Both formal and informal rule-based systems (prediction systems, substitution systems, or re-writing systems) have been used to guide behavior and thought for millennia. Formal rule-based systems are ubiquitous in computer science.

Types of rule-based systems

- Generative grammars
- L-systems
- Shape grammars
- Automaton
- Transition networks
- Augmented transition networks
- Petri nets

- Markov chains
- Hidden Markov chains

Rule-based systems have been used for centuries to describe the syntax of natural languages—a formal grammar.
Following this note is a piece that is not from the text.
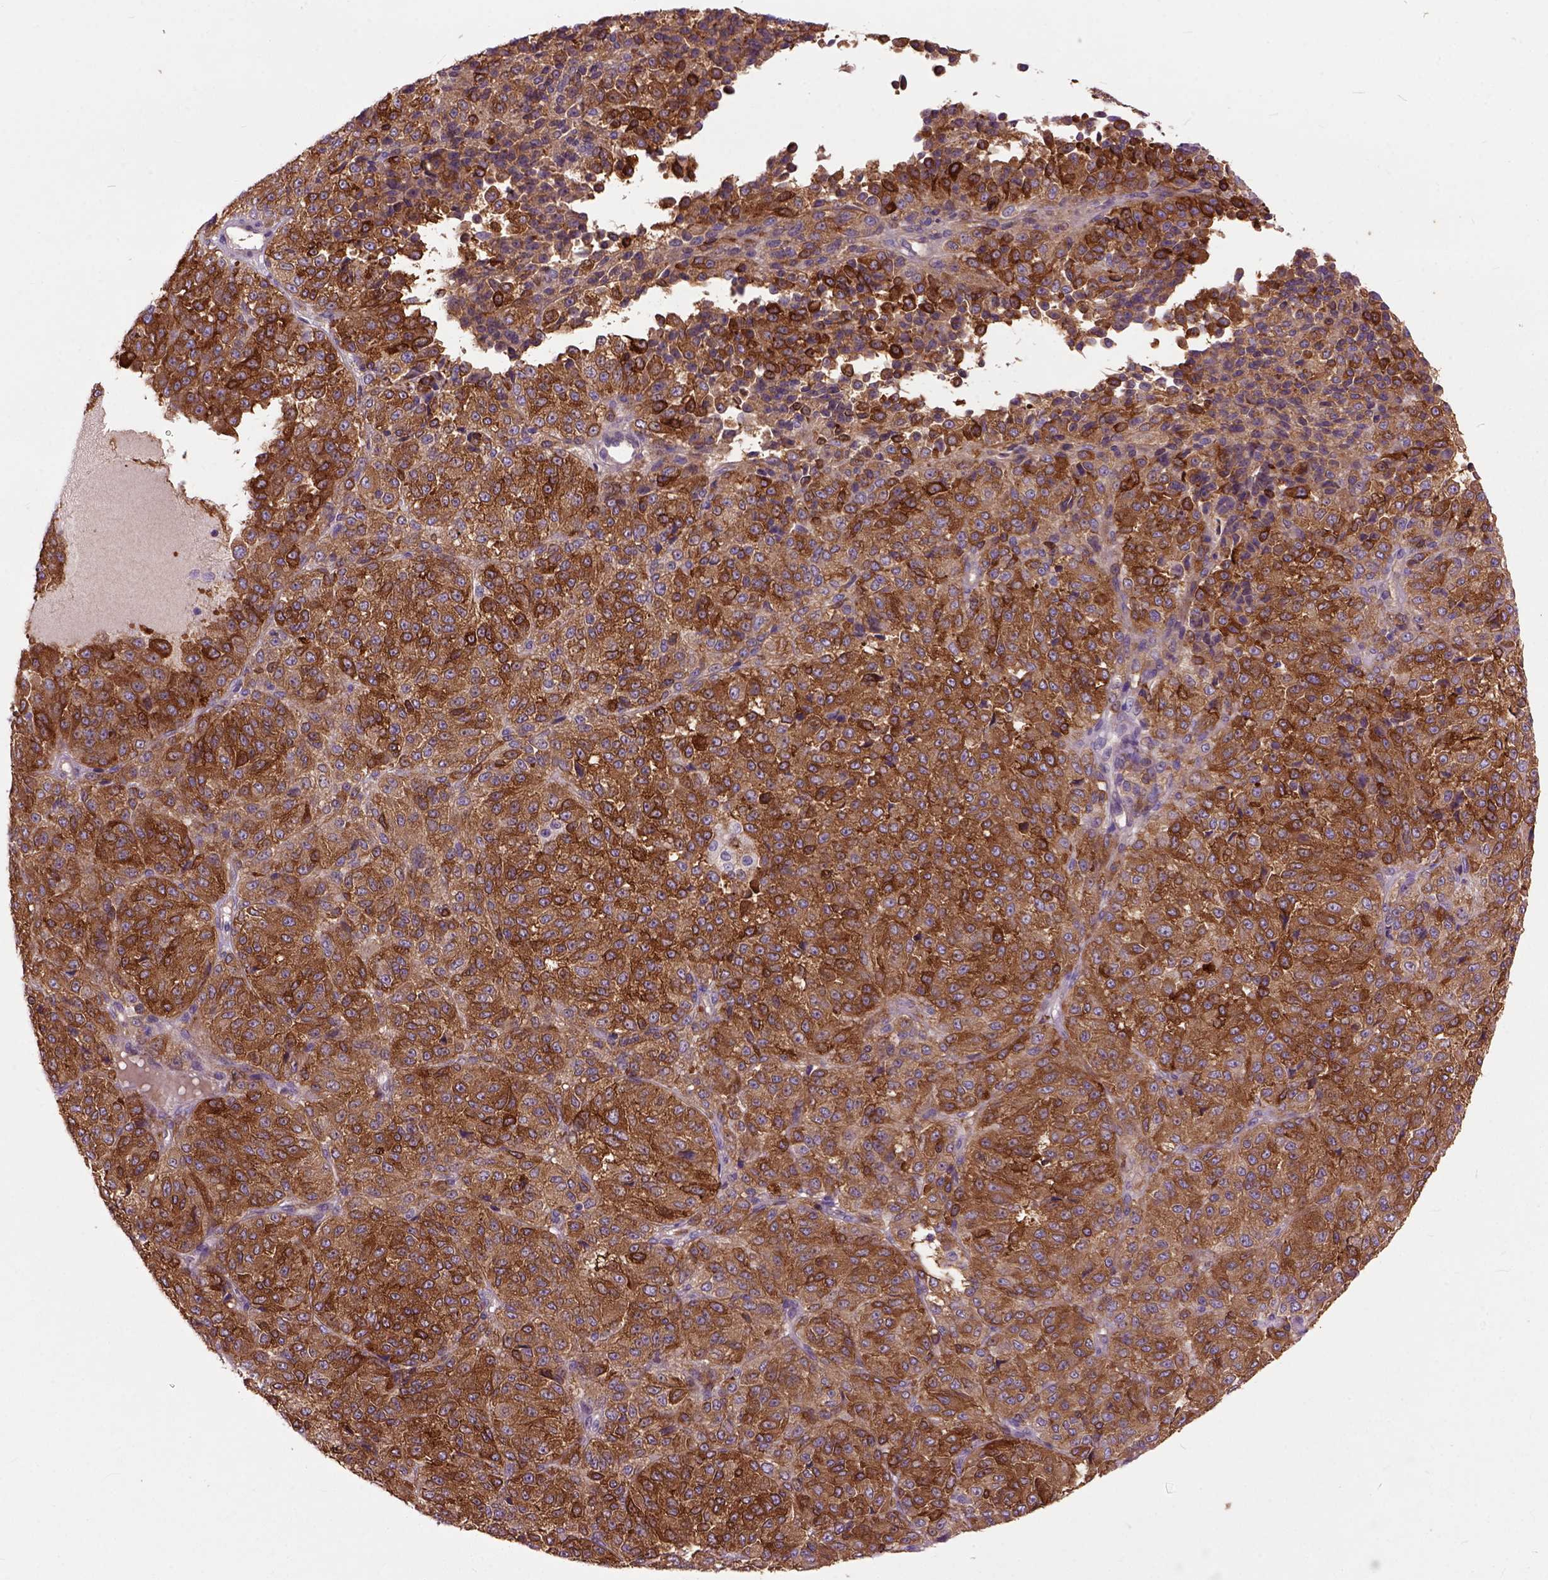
{"staining": {"intensity": "strong", "quantity": ">75%", "location": "cytoplasmic/membranous"}, "tissue": "melanoma", "cell_type": "Tumor cells", "image_type": "cancer", "snomed": [{"axis": "morphology", "description": "Malignant melanoma, Metastatic site"}, {"axis": "topography", "description": "Brain"}], "caption": "Brown immunohistochemical staining in malignant melanoma (metastatic site) displays strong cytoplasmic/membranous staining in about >75% of tumor cells.", "gene": "MAPT", "patient": {"sex": "female", "age": 56}}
Human languages have three dimensions: syntax, semantics, and pragmatics. We can formalize the syntax of a language using a grammar and, with a formal grammar, can test if a given sentence is part of the language or not (syntactically correct) and generate new sentences using the rules.

Generative grammars are made of rewrite rules: rules in which the left side of the rule is rewritten by the right side and where the sides are expressions composed of terminal symbols (concrete elements such as nouns, verbs, adjectives, etc.) and nonterminal symbols (lexical categories such as sentence, verbal phrase, nominal phrase, noun, verb, etc.).

G forms a grammar:

- G = [V, V
_{T}, R, S]

V is a set of nonterminal symbols:

- S - sentence
- VP - verb phrase
- NP - noun phrase
- V - verb
- PP - prepositional phrase
- AP - adjective phrase
- Adv - adverb
- P - preposition
- Det - determinant
- N - noun

R is a set of rules where parenthesis indicate optional elements and an initial symbol is a nonterminal symbol:

- S → NP VP
- VP → V (NP) (PP)
- AP → (Adv) A (PP)
- PP → P NP
- NP → (Det) (AP) N (PP)

V_{T} is a set of terminal symbols:

- V
_{T}= {“Sally”, “Bob”, “dog”, “cat”, “house”, “a”, “the”, “follows”, “likes”, “knows”, etc. }

S, some of the nonterminal symbols can be substituted by terminal symbols:

- N → “Sally”, “Bob”, “dog”, “cat”, “house”
- Det → “a”, “the”
- V → “follows”, “likes”, “knows”
- etc.

A syntax tree can be constructed using the rules of the grammar to test if a given sentence belongs to the language or to generate new ones. It should be noted that this method can result in sentences that are grammatically correct, but meaningless such as “the house knows a very big Bob.”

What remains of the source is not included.